▶ _Selected extract_
________

Krakauer thought that by climbing the Devils Thumb, it “would fix all that was wrong with [his] life” only to find out that no one cared and that nothing had changed (155). McCandless had gone into Alaska, because “he had a need to test himself in ways… ‘that mattered’” only to be unable to leave alive (182). Although McCandless had known the risks involved with the expedition, he was unprepared for the fact that he could not leave whenever he wanted..

Whether he found the spiritual awakening that he had wanted or not, the cost was his life. Even though the other adventure seekers similar to McCandless had been expecting to find something, whether it was their spiritual awakening or their independence, the cost was worth more than the gain. Without ever being able to see the effects of their journey in the wilderness, they had died and were forgotten by most.


McCandless had been heavily influenced by the authors of the books that he read. However, one of the authors that had a large impact on him was Thoreau. One of McCandless’s possessions that were discovered was Thoreaus’s Walden with a passage highlighted. The epigraph discusses how people choose to ignore nature instead of experiencing the true beauty because people are stuck in their routinely easy life.

________

▶ _Recorded data_

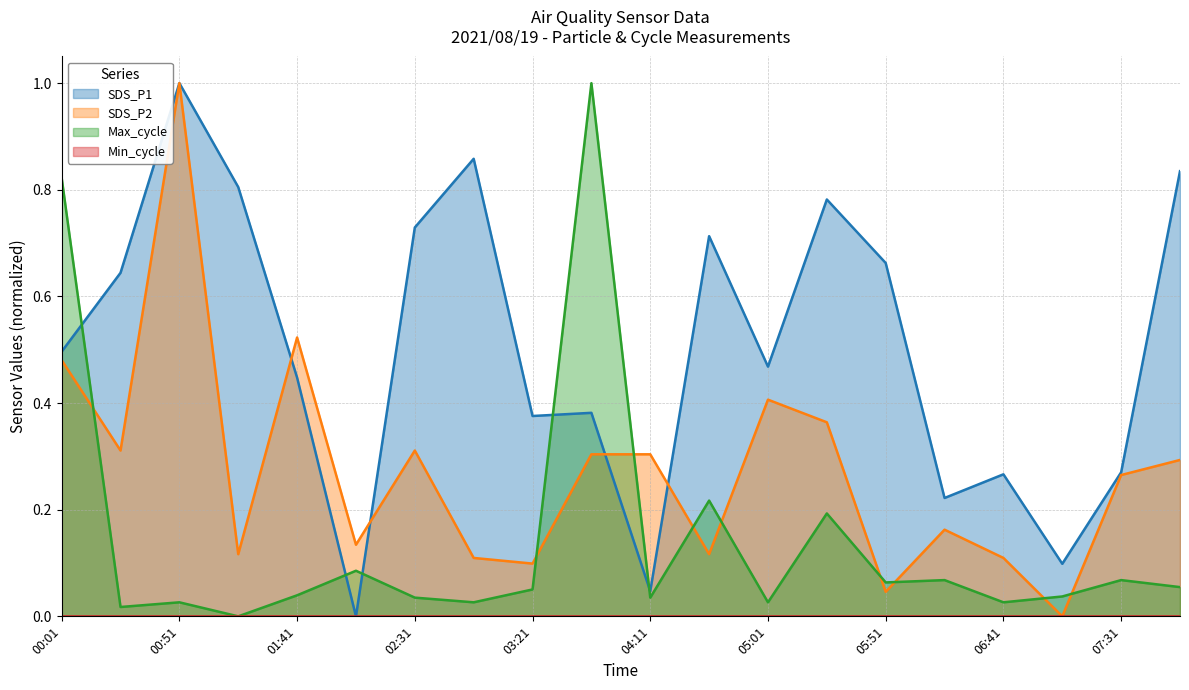

True or false: SDS_P2 has a value of 0.1 at 03:21.

True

________

▶ _Task item 1_
Do these statements agree with the essay on McCandless above? Answer yes or no for each, and quote the deciding words from the essay.
(a) Krakauer found that climbing the Devils Thumb changed nothing.
(b) McCandless was unaware of the risks of his expedition.
(c) The adventure seekers gained more than their journeys cost them.
▶ _Task item 2_
Can you carry the essay on McCandless forward from the point where it stops?

▶ _Task answer 1_
(a) Yes: "only to find out that no one cared and that nothing had changed"
(b) No: "Although McCandless had known the risks involved with the expedition"
(c) No: "the cost was worth more than the gain"

▶ _Task answer 2_
McCandless was most likely inspired by Thoreau’s preaches and decides to follow his words and experience nature to the fullest extent. He preaches this idea of not settling in routine to Franz telling him to “move around, be nomadic, make each day a new horizon” since it only takes courage to seek adventure (57).

Even during his stay in Alaska, he continues to take the words of Thoreau to heart. Thoreau preaches about being conscious of what a person eats and the sacrifices made to eat. In McCandless’s copy of Walden, he writes “consciousness of food…Holy Food” (168). The heavy influence that Thoreau had over McCandless is another reason that McCandless had decided to embark on a solo adventure. McCandless had worshipped Thoreau’s every word and chose to follow them believing that it would lead him to a spiritual awakening and true independence.


McCandless’s journey ending in a tragic downfall of death embodies the archetype of a “tragic hero”. Born from a wealthy family, McCandless seemed to be destined for greatness, especially since he was an academically accomplished and smart student. When McCandless first sets out on his two-year journey, his bravery and strong will to follow what he had set out to accomplish is an admirable trait. Many people who had crossed paths with McCandless had found his plans for the “Alaskan Odyssey” foolish yet admirable.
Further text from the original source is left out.